Masks remain separate `BaseData` entries because `BaseData` has no `mask`
attribute and existing modules look for `mask`/`Mask` entries in a
`DataBundle`. Generic axes attachment is deferred for the MVP; axes can be
loaded as separate `BaseData` entries.

## API

Array upload:

```text
PUT /v1/sessions/{session_id}/buffers/sources/{source_ref}/arrays/{data_key:path}
Content-Type: application/x-npy
```

Array attributes:

```text
PUT /v1/sessions/{session_id}/buffers/sources/{source_ref}/attrs/{data_key:path}
Content-Type: application/json
```

Standalone metadata:

```text
PUT /v1/sessions/{session_id}/buffers/sources/{source_ref}/metadata/{data_key:path}
Content-Type: application/json
```

The metadata payload is an object containing `value`.

Sink array fetch:

```text
GET /v1/sessions/{session_id}/buffers/sinks/{sink_ref}/arrays/{data_key:path}
Accept: application/x-npy
```

Manifest:

```text
GET /v1/sessions/{session_id}/buffers/{kind}/{ref}/manifest
```

Clear:

```text
DELETE /v1/sessions/{session_id}/buffers
DELETE /v1/sessions/{session_id}/buffers/sinks/{sink_ref}
DELETE /v1/sessions/{session_id}/buffers/sinks/{sink_ref}/arrays/{data_key:path}
```

The general clear endpoint supports optional `kind`, `ref`, and `data_key`
query parameters.

## Memory Behavior

The sink buffer uses latest-only retention. Writing the same sink key overwrites
the previous value.

Chunk clients should call `/process` with:

```json
{
  "mode": "partial",
  "changed_keys": ["sample.signal"],
  "rollback_snapshot": false
}
```

This avoids deep-copying large chunk-derived `ProcessingData` during partial
execution.
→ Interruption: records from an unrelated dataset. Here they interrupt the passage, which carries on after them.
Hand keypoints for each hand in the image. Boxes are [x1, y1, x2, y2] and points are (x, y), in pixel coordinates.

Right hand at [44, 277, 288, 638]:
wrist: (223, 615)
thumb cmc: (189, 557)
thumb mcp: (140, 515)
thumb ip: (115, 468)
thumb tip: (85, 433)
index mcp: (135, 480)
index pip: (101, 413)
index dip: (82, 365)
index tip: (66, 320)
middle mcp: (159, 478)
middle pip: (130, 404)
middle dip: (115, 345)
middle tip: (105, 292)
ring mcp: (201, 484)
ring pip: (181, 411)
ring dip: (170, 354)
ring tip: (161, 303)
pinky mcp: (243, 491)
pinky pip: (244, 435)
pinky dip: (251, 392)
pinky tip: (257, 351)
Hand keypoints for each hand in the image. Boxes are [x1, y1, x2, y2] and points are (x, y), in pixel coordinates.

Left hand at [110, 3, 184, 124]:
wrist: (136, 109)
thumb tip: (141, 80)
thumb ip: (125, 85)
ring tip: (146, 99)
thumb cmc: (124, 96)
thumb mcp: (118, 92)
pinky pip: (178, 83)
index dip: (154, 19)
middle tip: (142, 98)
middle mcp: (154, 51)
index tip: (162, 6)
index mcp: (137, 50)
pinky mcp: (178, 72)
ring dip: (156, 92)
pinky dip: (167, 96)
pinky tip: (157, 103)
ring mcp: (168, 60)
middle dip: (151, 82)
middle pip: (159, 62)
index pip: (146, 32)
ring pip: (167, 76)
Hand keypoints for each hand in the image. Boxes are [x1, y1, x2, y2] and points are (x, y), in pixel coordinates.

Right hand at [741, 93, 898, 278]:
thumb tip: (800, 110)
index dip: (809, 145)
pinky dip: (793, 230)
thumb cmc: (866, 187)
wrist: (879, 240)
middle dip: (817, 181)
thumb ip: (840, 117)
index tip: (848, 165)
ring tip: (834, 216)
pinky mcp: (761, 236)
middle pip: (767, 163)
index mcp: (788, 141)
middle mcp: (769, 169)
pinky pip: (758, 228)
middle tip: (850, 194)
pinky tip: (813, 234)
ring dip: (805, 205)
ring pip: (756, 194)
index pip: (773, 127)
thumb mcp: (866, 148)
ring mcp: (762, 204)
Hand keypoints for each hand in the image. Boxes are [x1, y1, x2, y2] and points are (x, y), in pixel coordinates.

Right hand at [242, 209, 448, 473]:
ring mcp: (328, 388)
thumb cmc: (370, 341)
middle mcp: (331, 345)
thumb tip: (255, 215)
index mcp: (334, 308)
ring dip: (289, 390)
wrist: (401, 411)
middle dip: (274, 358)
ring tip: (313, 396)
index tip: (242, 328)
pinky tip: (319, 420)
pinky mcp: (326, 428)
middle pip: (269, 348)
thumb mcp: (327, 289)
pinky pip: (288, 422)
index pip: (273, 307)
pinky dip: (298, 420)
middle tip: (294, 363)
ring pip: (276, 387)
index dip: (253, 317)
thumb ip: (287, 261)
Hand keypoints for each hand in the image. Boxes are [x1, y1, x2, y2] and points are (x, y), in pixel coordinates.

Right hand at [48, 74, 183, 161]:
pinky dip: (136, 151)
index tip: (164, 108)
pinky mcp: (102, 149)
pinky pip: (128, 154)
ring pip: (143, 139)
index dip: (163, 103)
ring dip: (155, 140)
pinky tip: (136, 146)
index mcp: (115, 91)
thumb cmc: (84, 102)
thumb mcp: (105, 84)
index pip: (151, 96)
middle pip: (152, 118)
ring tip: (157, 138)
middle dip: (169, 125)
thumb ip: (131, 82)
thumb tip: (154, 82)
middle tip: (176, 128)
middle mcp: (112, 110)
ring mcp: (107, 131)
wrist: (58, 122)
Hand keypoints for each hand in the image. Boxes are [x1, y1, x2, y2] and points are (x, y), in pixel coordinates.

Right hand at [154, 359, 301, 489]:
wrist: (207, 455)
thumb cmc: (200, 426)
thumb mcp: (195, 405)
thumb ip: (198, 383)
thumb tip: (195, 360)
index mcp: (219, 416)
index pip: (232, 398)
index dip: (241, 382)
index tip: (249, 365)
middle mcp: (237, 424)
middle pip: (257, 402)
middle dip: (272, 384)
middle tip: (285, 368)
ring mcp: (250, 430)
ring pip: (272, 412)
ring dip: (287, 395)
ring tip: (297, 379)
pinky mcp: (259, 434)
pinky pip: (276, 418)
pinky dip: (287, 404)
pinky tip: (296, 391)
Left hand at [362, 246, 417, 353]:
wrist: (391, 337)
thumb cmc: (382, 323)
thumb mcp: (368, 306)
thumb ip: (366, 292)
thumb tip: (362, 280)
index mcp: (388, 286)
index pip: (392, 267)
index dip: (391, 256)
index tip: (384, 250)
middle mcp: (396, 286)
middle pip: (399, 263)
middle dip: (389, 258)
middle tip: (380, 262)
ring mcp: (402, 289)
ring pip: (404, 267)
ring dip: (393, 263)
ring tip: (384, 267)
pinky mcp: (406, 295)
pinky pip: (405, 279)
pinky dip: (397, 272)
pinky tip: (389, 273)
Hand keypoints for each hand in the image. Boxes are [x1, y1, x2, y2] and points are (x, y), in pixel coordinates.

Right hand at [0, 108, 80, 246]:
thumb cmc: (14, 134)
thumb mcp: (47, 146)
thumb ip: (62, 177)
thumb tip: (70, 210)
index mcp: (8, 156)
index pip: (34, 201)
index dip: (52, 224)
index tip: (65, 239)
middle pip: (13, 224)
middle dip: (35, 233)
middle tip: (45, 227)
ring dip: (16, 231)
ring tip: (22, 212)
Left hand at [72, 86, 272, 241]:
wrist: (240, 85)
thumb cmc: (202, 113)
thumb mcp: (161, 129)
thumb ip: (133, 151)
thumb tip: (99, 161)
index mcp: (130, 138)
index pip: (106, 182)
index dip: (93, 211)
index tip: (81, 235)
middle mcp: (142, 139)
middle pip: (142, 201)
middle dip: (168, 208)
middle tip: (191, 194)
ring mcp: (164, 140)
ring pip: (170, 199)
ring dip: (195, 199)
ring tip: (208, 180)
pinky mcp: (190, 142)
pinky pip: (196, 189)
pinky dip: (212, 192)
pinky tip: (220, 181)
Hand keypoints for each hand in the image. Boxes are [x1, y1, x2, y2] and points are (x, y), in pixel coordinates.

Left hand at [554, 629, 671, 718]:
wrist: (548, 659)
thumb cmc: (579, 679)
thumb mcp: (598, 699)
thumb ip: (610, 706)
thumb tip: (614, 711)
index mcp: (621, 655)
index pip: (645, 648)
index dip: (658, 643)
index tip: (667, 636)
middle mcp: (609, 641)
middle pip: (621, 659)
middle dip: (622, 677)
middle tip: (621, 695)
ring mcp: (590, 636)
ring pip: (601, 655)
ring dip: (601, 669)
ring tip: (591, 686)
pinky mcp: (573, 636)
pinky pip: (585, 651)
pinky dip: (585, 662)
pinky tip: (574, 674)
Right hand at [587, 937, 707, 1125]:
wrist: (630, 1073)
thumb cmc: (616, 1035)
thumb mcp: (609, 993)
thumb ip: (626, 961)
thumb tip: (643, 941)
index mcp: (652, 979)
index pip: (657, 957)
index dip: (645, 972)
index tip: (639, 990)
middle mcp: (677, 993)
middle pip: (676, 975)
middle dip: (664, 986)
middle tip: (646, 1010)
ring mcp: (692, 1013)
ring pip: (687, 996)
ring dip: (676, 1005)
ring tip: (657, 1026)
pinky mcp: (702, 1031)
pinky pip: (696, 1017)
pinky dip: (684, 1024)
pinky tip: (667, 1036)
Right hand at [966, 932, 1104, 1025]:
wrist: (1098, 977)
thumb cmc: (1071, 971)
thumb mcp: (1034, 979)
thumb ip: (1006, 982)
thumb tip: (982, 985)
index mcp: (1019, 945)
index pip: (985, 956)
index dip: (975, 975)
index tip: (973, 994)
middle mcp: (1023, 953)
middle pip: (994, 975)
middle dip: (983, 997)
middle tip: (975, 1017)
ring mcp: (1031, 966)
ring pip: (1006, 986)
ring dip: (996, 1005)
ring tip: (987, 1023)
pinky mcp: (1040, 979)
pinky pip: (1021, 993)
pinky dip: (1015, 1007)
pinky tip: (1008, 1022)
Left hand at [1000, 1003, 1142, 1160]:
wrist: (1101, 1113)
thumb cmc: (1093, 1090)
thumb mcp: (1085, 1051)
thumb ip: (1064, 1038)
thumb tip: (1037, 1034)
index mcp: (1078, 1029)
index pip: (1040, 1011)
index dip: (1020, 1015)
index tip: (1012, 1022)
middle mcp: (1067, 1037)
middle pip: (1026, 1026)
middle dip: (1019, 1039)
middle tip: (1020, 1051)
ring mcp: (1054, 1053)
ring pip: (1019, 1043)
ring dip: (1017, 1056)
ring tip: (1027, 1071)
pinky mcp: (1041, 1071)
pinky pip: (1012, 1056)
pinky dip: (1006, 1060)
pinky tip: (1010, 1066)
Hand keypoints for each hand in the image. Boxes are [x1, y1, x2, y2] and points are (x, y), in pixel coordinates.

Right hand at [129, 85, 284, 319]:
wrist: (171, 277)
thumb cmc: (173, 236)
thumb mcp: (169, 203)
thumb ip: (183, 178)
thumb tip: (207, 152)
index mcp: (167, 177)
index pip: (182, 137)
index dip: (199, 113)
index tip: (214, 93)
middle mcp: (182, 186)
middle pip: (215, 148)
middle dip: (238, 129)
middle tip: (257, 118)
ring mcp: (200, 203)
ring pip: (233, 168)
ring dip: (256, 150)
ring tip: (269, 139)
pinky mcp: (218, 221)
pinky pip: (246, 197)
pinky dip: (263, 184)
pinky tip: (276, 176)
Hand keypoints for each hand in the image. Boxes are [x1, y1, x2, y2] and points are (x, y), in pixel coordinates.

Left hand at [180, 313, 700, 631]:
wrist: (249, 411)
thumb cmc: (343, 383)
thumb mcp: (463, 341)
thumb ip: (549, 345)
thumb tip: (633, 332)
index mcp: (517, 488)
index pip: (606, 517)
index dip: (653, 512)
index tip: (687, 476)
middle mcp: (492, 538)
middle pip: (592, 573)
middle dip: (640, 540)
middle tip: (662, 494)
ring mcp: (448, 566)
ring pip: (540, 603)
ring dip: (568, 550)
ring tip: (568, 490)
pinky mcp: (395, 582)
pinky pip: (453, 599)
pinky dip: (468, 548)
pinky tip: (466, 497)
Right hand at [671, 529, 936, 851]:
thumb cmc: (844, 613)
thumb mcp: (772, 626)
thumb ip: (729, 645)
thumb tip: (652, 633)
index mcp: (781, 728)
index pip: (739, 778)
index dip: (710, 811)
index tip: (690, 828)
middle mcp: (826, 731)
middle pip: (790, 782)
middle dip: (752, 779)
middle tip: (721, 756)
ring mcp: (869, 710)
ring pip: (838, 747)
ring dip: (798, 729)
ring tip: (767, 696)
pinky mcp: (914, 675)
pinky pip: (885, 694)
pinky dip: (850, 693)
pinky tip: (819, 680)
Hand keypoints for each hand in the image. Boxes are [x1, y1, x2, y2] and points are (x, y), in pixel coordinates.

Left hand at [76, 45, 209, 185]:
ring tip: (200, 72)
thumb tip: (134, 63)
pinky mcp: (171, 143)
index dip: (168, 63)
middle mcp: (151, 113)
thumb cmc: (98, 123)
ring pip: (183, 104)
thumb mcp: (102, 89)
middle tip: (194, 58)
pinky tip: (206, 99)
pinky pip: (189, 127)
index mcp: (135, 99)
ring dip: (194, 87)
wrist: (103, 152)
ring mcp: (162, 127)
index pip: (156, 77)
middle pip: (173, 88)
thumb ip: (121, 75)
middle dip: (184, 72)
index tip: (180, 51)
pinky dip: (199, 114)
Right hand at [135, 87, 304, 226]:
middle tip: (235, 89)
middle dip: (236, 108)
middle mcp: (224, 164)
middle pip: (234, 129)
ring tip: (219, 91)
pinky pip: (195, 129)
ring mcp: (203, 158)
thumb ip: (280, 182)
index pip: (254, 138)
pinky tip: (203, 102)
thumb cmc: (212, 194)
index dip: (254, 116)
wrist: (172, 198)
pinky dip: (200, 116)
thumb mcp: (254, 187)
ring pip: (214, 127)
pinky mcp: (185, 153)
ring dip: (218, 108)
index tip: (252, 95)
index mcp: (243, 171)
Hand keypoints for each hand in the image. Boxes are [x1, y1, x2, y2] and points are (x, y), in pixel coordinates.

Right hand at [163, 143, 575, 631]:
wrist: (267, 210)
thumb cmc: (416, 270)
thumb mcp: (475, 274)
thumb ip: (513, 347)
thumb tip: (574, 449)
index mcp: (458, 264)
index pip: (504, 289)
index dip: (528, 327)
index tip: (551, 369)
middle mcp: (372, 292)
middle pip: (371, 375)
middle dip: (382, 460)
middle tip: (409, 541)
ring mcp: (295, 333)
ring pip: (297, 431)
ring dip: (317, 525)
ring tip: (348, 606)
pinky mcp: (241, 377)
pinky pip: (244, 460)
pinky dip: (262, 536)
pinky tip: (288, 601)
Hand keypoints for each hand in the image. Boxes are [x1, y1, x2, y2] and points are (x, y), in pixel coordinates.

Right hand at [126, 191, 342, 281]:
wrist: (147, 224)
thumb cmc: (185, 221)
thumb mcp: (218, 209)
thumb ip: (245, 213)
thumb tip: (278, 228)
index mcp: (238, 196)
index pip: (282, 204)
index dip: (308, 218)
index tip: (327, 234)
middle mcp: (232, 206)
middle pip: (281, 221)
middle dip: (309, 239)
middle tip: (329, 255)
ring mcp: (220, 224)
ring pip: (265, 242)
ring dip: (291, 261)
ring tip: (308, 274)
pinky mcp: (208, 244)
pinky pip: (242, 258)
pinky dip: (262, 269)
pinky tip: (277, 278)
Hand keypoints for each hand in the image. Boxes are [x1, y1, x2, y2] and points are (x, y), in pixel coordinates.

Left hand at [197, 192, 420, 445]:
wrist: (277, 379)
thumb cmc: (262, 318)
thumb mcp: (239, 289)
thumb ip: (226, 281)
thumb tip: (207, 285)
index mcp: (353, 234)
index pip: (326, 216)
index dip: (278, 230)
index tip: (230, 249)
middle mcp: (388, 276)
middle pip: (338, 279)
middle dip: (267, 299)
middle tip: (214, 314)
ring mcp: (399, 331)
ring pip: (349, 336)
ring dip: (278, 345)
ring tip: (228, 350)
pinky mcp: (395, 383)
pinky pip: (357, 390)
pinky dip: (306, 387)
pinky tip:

Existing clients keep the previous rollback behavior because the
default remains `rollback_snapshot: true`.

## Limitations

- Buffer data is in-process memory only and is lost on server restart.
- MoDaCor does not schedule chunks or repack final arrays.
- One active run per session remains unchanged.
- Parallel chunk processing should use separate sessions in the MVP.
- JSON/base64 array transfer and generic axes attachment are deferred.